The lack of recent merge activity in certain areas may also indicate bottlenecks or resource constraints within the development team. Given that many open pull requests have been created within a relatively short timeframe (e.g., several within the last two months), it may be beneficial for maintainers to prioritize reviews and merges more systematically to keep momentum going and encourage further contributions from the community.
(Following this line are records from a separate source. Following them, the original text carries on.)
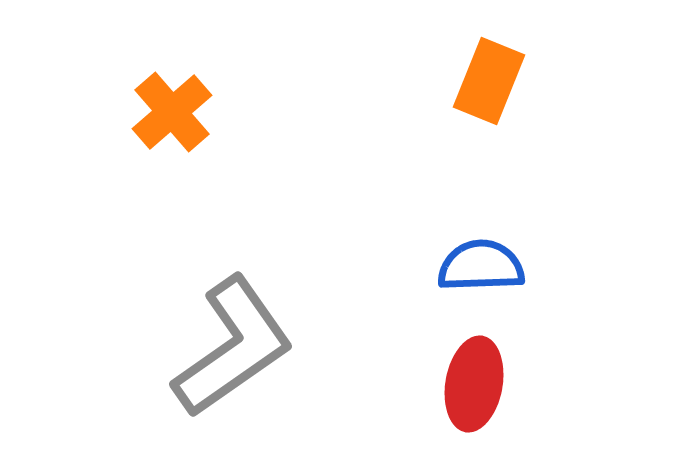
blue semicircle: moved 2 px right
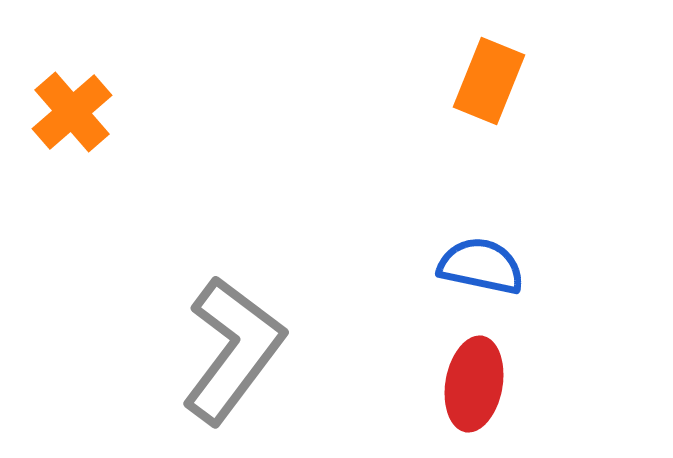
orange cross: moved 100 px left
blue semicircle: rotated 14 degrees clockwise
gray L-shape: moved 3 px down; rotated 18 degrees counterclockwise
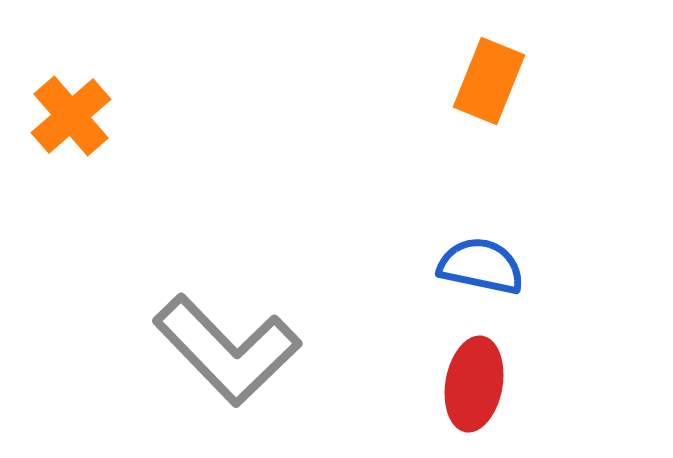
orange cross: moved 1 px left, 4 px down
gray L-shape: moved 6 px left; rotated 99 degrees clockwise
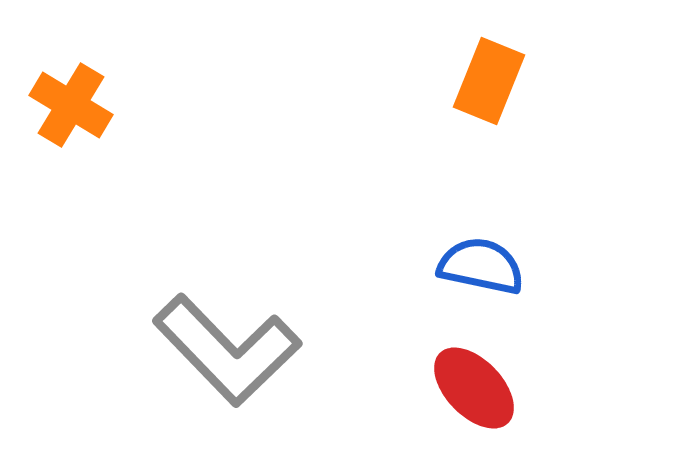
orange cross: moved 11 px up; rotated 18 degrees counterclockwise
red ellipse: moved 4 px down; rotated 54 degrees counterclockwise
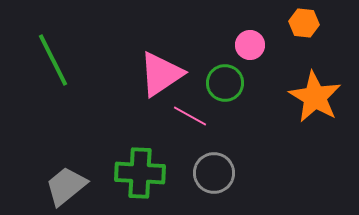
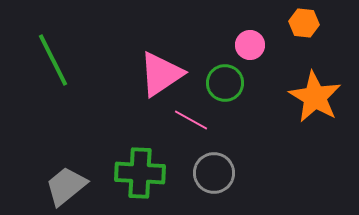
pink line: moved 1 px right, 4 px down
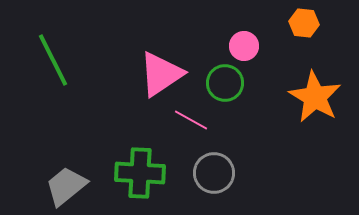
pink circle: moved 6 px left, 1 px down
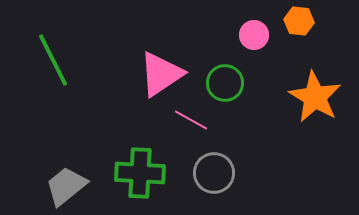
orange hexagon: moved 5 px left, 2 px up
pink circle: moved 10 px right, 11 px up
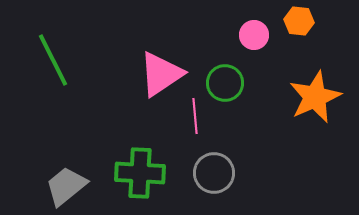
orange star: rotated 18 degrees clockwise
pink line: moved 4 px right, 4 px up; rotated 56 degrees clockwise
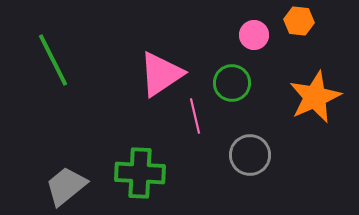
green circle: moved 7 px right
pink line: rotated 8 degrees counterclockwise
gray circle: moved 36 px right, 18 px up
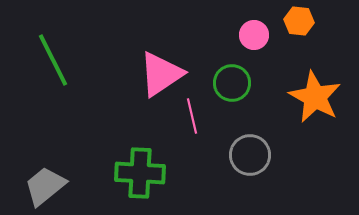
orange star: rotated 20 degrees counterclockwise
pink line: moved 3 px left
gray trapezoid: moved 21 px left
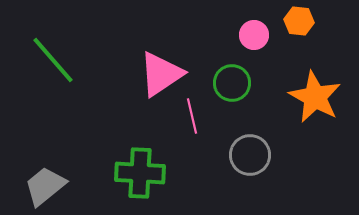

In conclusion, while LLaVA-NeXT demonstrates robust activity in terms of feature development and community engagement through pull requests, attention should be paid to ensuring effective communication among contributors and maintaining a clear focus on meaningful enhancements rather than trivial edits. Addressing these aspects will be vital for sustaining growth and innovation within this promising multimodal AI project.

Report On: Fetch commits



Repo Commits Analysis

Development Team and Recent Activity

Team Members and Recent Contributions

  1. Li Bo (Luodian)

    • Recent Activity:
    • Merged pull requests related to updates on the LLaVA OneVision model and README documentation.
    • Made significant contributions to the LLaVA_OneVision_Tutorials.ipynb file, including fixing tutorial errors and updating video processing logic.
    • Engaged in refactoring efforts to improve image size handling and conversation logic across various scripts.
    • Active in updating README files across multiple directories, enhancing documentation clarity.
    • Collaboration: Frequently collaborated with Kaichen Zhang on tutorial updates and Yuanhan Zhang on video code improvements.
  2. ChunyuanLI

    • Recent Activity:
    • Contributed minor updates to the README.md, focusing on documentation clarity.
    • Collaboration: Worked alongside Li Bo for merging changes related to README updates.
  3. Kaichen Zhang (kcz358)

    • Recent Activity:
    • Contributed to fixing errors in the tutorials and updating the LLaVA_OneVision.md documentation.
    • Collaborated with Li Bo on providing correct video processing logic in tutorials.
    • Collaboration: Actively worked with Li Bo on tutorial-related changes.
  4. Yuanhan Zhang (ZhangYuanhan-AI)

    • Recent Activity:
    • Made multiple updates to video-related documentation and code, including enhancements in video processing logic.
    • Engaged in significant updates to the README.md files across various branches.
    • Collaboration: Collaborated with Li Bo on video code enhancements and documentation.
  5. Renrui Zhang (ZrrSkywalker)

    • Recent Activity:
    • Contributed a single commit updating the README.md file.
    • Collaboration: Limited collaboration noted; primarily focused on documentation.
  6. Aryeh Hillman (abhillman)

    • Recent Activity:
    • Removed redundant dependencies from the project configuration files.
    • Collaboration: Collaborated with Li Bo on dependency management.

Patterns and Themes

  • Documentation Focus: A significant amount of recent activity revolves around enhancing documentation, particularly the README files, indicating a priority for user guidance and clarity.
  • Collaborative Efforts: There is a strong collaborative environment, especially between Li Bo, Kaichen Zhang, and Yuanhan Zhang, focusing on improving tutorial content and video processing capabilities.
  • Refactoring Initiatives: The team is actively engaged in refactoring efforts aimed at improving code maintainability and performance, particularly concerning image processing and multimodal functionalities.
  • Feature Enhancements: Recent commits reflect ongoing enhancements to multimodal capabilities, particularly in video understanding, aligning with the project's goals of advancing state-of-the-art performance.

Conclusions

The development team is actively engaged in both feature development and maintenance tasks, with a clear emphasis on improving documentation and collaborative efforts. The focus on multimodal capabilities suggests a commitment to advancing the project's objectives within the AI research community.